Am Ende, meine Damen und Herren, halte ich es für sinnvoll, die von der CDU angeregten Modellprojekte zu etablieren, um weitere Erfahrungen in diesem Bereich zu sammeln. Insbesondere halte ich es für vernünftig, die vorgeschlagene Evaluierung Ende 2018 durchzuführen, um die dann notwendigen Konsequenzen ziehen zu können. Die Antwort von Rot-Grün in dieser Frage, einfach so weiterzumachen, ist mir zu wenig. Die FDP-Fraktion wird dem Antrag der CDU zustimmen.

(Beifall bei der FDP und Zustimmung bei der CDU)

Vielen Dank, Herr Dr. Genthe. - Bevor ich dem nächsten Redner, Herrn Marco Brunotte, das Wort erteile, möchte ich Sie darauf hinweisen, dass der

Wirtschaftsminister am Ende der Tagesordnung eine Unterrichtung zu VW abgeben wird.

(Zurufe von der CDU: Oh!)

Marco Brunotte, Sie haben das Wort, Herr Abgeordneter.

Herr Präsident! Meine sehr geehrten Damen und Herren! „Morgen sind sie wieder unsere Nachbarn.“ Das ist ein Slogan, den wir in Vollzugsdebatten relativ häufig benutzen, um den gesellschaftlichen Anspruch, die gesellschaftliche Aufgabe deutlich zu machen, die uns alle in der Reintegration von Straftäterinnen und Straftätern betrifft, wenn sie ihre Strafe abgesessen und sich mit ihrer Straftat intensiv auseinandergesetzt haben. Es ist eine Aufgabe für uns alle, dafür die Voraussetzungen zu schaffen, dass diese Integration gelingen kann, dass ein Platz in der Gesellschaft wieder vorhanden ist und dass natürlich auch eine Aufarbeitung der Straftat und auch der die Straftat verursachenden Rahmenfaktoren erfolgen kann.

Es ist bei der Klientel, über die wir hier reden, bei Sexualstraftätern, eine besondere Schwierigkeit, diese Reintegration stattfinden zu lassen. Häufig ist das Stigma selbst bei erfolgreicher Therapie noch immer vorhanden. Man erlebt eine Distanzierung. Und somit ist es schwierig, nach der Straftat zurückzukommen und dann wieder diesen Platz einzunehmen.

Der Antrag, den die CDU ins Plenum gebracht hat, ergänzt sich mit einem Impulspapier des VDS, des Verbandes der Sozialarbeiter in der niedersächsischen Strafrechtspflege, ein Verband, mit dem wir seit vielen Jahren immer wieder im Austausch stehen, der Impulse gibt und der ein wichtiger Partner für uns ist.

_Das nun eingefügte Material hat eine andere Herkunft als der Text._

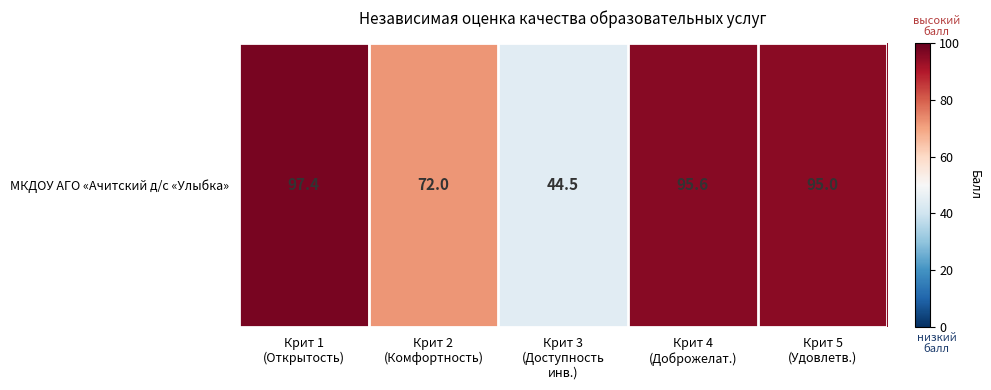

Which has a higher value, Крит 2
(Комфортность) or Крит 4
(Доброжелат.)?

Крит 4
(Доброжелат.)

Ich vermute, dass der Antrag zumindest in Teilen - der Kollege Meyer hat schon den Link gesetzt - aus diesem Verband kommt. Auch wir als SPD haben uns natürlich - gemeinsam mit den Grünen - damit auseinandergesetzt.

Wir verweigern uns nicht einem modernen Vollzug. Wir haben in den letzten Jahren viele Dinge angeschoben. Das ist kein einfaches „Weiter so!“. Aber die Frage ist: Mit welchen Strukturen reagiere ich auf welche Herausforderung, auf welche Problemstellung?

Zwischen dem Justizministerium und Sozialministerium ist eine Kooperationsvereinbarung zur Öffnung der forensischen Institutsambulanzen für

Sexualstraftäter geschlossen worden, um Vorhandenes zu nutzen und Doppelstrukturen auch unter wirtschaftlichen Aspekten zu vermeiden.

Einen Flaschenhals merken wir immer wieder bei allen diesen therapeutischen Ansätzen: die Rekrutierung von geeignetem Personal. Der Markt bei Psychologen, Psychiatern und Therapeuten ist oftmals sehr eng, auch der Markt beim Pflegepersonal. Es fällt auch schwer, Stellen im Vollzug zu besetzen.